Wiedersehen im Pokal

Konservieren konnten die Berliner diese Leistung aber nicht. Der THW wechselte sein Ensemble munter durch, wieder konnte er sich bis auf 30:25 (48.) absetzen. Dass er erneut nachließ, ermöglichte es den Füchsen Tor um Tor aufzuholen. Sieben Sekunden vor dem Ende waren sie beim 32:33 sogar noch einmal in Ballbesitz. Zählbares ergab sich allerdings nicht mehr.

Füchse-Trainer Sigurdsson räumte dann auch ein, dass „wir zu Beginn der zweiten Hälfte das Spiel verloren haben. Die fünf Tore waren zu viel.“ Zudem sah er sich durch den überragenden Narcisse dazu gezwungen, schon früh die Abwehr umzustellen. „Damit hatten wir unsere Probleme“, gab er zu.

Überhaupt ist die Defensive im Moment ein wenig die Sorge im Berliner Spiel. War sie in der vergangenen Saison der Garant für viele große Siege, ist sie über weite Strecken dieser Saison noch nicht die unbedingt benötigte Stütze.

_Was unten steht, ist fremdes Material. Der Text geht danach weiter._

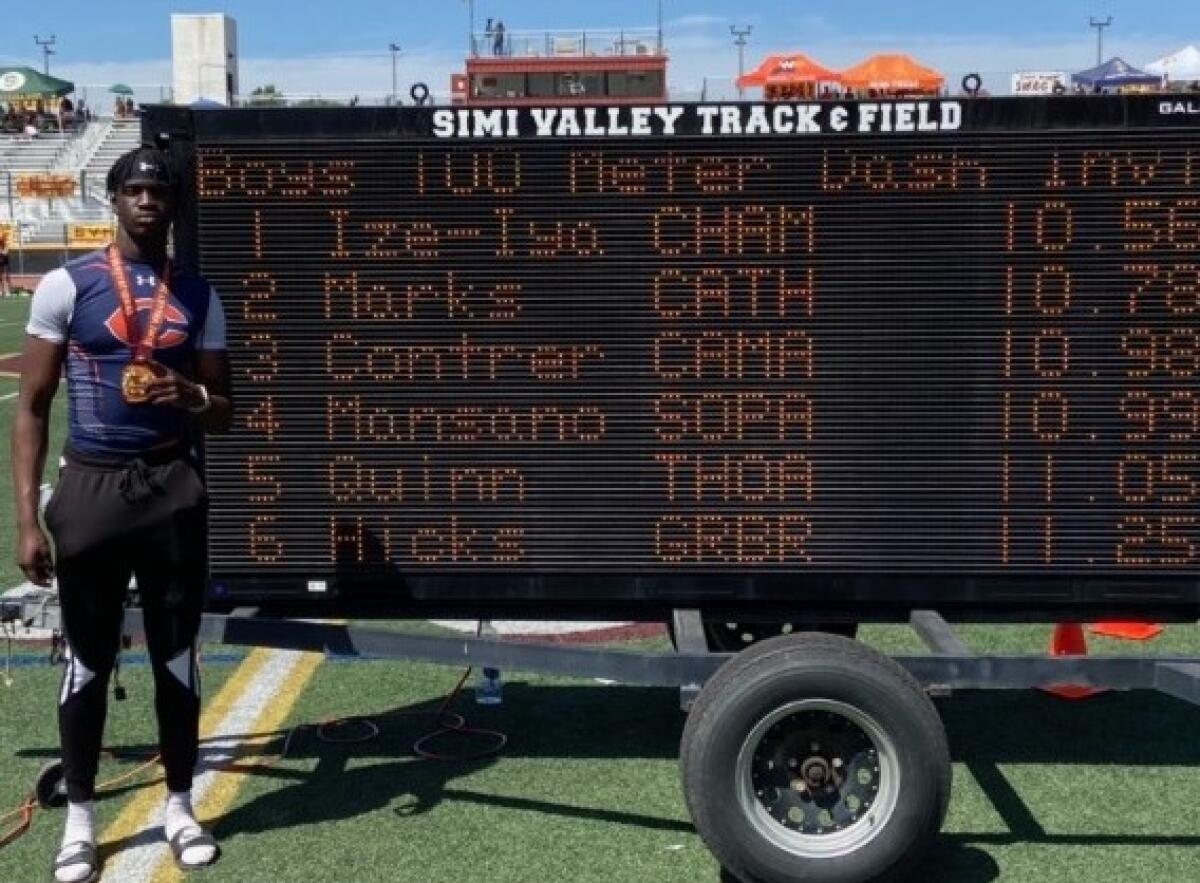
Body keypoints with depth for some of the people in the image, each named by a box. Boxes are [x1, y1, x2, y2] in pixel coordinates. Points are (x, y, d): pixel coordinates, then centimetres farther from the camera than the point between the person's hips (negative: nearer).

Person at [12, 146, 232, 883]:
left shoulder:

„Trotzdem“, sagte Kapitän Laen, „haben wir bewiesen, dass wir den THW bezwingen können.“ Ob dem wirklich so ist, können die Berliner schon in etwas weniger als zwei Monaten zeigen. Mitte Dezember kommen die Kieler erneut nach Berlin, dann zum DHB-Pokal-Achtelfinale. Das ergab die gestrige Auslosung.